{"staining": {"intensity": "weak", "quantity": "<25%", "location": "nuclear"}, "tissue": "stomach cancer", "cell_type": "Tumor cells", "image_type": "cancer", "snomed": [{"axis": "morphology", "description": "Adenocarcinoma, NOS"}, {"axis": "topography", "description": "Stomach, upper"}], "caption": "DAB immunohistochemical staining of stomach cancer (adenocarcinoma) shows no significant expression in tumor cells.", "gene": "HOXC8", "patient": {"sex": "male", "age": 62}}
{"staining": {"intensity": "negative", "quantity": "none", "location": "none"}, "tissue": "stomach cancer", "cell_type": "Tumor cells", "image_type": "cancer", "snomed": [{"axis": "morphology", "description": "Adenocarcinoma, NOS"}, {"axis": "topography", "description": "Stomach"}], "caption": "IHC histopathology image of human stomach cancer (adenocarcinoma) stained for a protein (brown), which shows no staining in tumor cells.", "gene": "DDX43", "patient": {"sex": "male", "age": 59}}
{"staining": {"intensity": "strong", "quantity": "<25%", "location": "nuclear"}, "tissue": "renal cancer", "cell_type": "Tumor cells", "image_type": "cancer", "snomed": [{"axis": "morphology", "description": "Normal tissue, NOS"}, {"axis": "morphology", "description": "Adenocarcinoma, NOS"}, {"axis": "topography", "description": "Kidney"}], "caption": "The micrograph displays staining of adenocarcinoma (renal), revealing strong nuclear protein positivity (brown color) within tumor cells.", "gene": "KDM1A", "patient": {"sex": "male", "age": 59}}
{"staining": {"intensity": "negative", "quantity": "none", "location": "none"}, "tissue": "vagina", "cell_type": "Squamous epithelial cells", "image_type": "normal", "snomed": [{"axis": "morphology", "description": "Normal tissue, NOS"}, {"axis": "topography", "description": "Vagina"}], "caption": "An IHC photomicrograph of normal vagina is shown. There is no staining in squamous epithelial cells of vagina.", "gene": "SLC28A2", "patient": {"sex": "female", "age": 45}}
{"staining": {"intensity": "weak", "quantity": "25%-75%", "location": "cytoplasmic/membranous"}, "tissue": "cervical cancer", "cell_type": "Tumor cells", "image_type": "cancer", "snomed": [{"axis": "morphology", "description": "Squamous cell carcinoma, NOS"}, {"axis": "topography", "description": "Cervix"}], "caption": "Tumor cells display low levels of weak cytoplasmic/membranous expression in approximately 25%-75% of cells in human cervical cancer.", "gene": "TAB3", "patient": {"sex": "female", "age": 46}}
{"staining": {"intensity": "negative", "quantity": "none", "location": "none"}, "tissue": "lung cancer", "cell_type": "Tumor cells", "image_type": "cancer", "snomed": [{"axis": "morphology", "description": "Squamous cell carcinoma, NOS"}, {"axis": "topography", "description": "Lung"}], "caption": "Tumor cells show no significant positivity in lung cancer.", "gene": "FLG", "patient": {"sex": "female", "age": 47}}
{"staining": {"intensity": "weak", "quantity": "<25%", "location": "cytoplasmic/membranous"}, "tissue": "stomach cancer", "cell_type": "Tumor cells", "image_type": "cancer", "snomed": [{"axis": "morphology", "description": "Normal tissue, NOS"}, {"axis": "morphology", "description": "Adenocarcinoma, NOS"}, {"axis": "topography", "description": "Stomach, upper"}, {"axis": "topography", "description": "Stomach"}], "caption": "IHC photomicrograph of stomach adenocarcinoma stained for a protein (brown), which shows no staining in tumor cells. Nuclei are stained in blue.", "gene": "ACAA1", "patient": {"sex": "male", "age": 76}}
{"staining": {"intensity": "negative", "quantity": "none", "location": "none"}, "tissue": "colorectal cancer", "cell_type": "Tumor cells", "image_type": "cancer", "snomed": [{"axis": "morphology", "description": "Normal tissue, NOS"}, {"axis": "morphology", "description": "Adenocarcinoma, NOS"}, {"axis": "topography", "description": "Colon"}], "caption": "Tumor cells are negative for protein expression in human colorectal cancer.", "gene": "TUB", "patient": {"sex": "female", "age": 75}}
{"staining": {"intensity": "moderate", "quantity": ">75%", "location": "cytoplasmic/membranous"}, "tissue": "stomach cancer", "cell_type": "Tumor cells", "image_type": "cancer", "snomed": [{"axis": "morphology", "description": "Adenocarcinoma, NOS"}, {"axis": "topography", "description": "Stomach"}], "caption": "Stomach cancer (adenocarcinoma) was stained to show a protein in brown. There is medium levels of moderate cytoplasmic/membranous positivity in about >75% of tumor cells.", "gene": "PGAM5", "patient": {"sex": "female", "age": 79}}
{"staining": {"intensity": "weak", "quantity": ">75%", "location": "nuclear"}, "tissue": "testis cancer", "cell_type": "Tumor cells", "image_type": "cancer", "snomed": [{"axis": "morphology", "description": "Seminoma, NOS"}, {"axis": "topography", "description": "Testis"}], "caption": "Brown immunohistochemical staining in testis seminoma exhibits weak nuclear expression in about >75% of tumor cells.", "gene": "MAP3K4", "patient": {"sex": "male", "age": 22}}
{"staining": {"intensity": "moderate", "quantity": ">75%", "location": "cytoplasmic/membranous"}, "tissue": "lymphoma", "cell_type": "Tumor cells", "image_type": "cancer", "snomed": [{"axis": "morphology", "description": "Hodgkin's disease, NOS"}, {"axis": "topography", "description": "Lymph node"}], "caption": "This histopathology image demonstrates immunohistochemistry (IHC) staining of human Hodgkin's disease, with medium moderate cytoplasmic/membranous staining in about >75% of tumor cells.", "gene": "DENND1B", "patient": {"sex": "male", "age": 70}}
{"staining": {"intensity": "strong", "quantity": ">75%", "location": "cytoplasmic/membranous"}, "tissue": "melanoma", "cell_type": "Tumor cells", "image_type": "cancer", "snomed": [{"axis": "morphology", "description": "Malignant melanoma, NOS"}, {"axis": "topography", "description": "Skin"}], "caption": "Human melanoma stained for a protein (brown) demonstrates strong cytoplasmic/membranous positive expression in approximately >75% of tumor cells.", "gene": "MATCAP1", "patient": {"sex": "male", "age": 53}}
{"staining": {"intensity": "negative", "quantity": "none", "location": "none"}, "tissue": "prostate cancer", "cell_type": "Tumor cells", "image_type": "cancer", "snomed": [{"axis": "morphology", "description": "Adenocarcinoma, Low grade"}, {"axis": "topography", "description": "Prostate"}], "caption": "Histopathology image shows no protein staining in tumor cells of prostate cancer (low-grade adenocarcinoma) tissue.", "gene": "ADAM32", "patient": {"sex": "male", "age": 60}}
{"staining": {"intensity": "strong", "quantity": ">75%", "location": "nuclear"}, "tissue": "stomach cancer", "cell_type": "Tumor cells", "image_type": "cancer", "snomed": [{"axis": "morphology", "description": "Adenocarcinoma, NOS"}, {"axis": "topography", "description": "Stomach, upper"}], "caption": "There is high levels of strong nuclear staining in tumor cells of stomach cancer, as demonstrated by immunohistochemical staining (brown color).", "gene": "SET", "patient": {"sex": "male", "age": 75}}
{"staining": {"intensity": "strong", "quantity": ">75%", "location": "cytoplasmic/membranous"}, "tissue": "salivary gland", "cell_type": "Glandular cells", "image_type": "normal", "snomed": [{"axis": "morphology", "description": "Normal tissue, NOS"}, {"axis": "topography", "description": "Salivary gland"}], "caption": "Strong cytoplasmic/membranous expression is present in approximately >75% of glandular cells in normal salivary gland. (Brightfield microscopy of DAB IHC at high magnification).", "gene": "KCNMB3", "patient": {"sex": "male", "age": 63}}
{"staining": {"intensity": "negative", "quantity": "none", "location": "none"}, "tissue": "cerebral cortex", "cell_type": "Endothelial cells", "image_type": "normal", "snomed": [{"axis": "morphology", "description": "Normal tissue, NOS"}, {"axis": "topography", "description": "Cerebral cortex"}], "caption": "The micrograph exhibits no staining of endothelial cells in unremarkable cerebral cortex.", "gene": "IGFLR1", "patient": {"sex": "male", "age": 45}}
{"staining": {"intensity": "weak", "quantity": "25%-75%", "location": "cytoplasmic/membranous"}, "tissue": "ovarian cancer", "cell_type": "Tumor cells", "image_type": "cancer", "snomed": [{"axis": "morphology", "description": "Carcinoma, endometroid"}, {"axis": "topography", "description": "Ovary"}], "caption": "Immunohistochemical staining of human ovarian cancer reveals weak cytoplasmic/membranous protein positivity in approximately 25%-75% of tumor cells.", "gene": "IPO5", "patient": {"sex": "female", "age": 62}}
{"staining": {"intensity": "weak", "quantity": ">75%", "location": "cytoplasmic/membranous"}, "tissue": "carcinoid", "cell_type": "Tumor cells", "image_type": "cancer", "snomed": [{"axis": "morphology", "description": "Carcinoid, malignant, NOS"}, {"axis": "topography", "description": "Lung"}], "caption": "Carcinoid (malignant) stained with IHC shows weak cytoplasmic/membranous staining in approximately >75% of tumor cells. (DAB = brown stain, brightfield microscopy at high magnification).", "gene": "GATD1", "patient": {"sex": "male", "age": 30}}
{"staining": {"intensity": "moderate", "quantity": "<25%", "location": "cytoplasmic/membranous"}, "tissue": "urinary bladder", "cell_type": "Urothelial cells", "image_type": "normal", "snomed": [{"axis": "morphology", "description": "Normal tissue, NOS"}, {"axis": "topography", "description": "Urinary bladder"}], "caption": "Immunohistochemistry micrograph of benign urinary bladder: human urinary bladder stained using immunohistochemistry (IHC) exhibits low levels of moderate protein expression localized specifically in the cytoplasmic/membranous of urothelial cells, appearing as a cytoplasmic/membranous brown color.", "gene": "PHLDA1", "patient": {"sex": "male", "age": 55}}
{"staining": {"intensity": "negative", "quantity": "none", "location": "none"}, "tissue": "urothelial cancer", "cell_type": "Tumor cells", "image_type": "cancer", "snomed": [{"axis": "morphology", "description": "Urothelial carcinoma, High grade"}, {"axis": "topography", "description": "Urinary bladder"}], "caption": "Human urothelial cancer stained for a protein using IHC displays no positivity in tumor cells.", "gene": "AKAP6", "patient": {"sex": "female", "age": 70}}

## PROBLEM DETAILS
Check each line of the entries, and copy the ones that contain "nuclear".

## RESPONSE
{"staining": {"intensity": "weak", "quantity": "<25%", "location": "nuclear"}, "tissue": "stomach cancer", "cell_type": "Tumor cells", "image_type": "cancer", "snomed": [{"axis": "morphology", "description": "Adenocarcinoma, NOS"}, {"axis": "topography", "description": "Stomach, upper"}], "caption": "DAB immunohistochemical staining of stomach cancer (adenocarcinoma) shows no significant expression in tumor cells.", "gene": "HOXC8", "patient": {"sex": "male", "age": 62}}
{"staining": {"intensity": "strong", "quantity": "<25%", "location": "nuclear"}, "tissue": "renal cancer", "cell_type": "Tumor cells", "image_type": "cancer", "snomed": [{"axis": "morphology", "description": "Normal tissue, NOS"}, {"axis": "morphology", "description": "Adenocarcinoma, NOS"}, {"axis": "topography", "description": "Kidney"}], "caption": "The micrograph displays staining of adenocarcinoma (renal), revealing strong nuclear protein positivity (brown color) within tumor cells.", "gene": "KDM1A", "patient": {"sex": "male", "age": 59}}
{"staining": {"intensity": "weak", "quantity": ">75%", "location": "nuclear"}, "tissue": "testis cancer", "cell_type": "Tumor cells", "image_type": "cancer", "snomed": [{"axis": "morphology", "description": "Seminoma, NOS"}, {"axis": "topography", "description": "Testis"}], "caption": "Brown immunohistochemical staining in testis seminoma exhibits weak nuclear expression in about >75% of tumor cells.", "gene": "MAP3K4", "patient": {"sex": "male", "age": 22}}
{"staining": {"intensity": "strong", "quantity": ">75%", "location": "nuclear"}, "tissue": "stomach cancer", "cell_type": "Tumor cells", "image_type": "cancer", "snomed": [{"axis": "morphology", "description": "Adenocarcinoma, NOS"}, {"axis": "topography", "description": "Stomach, upper"}], "caption": "There is high levels of strong nuclear staining in tumor cells of stomach cancer, as demonstrated by immunohistochemical staining (brown color).", "gene": "SET", "patient": {"sex": "male", "age": 75}}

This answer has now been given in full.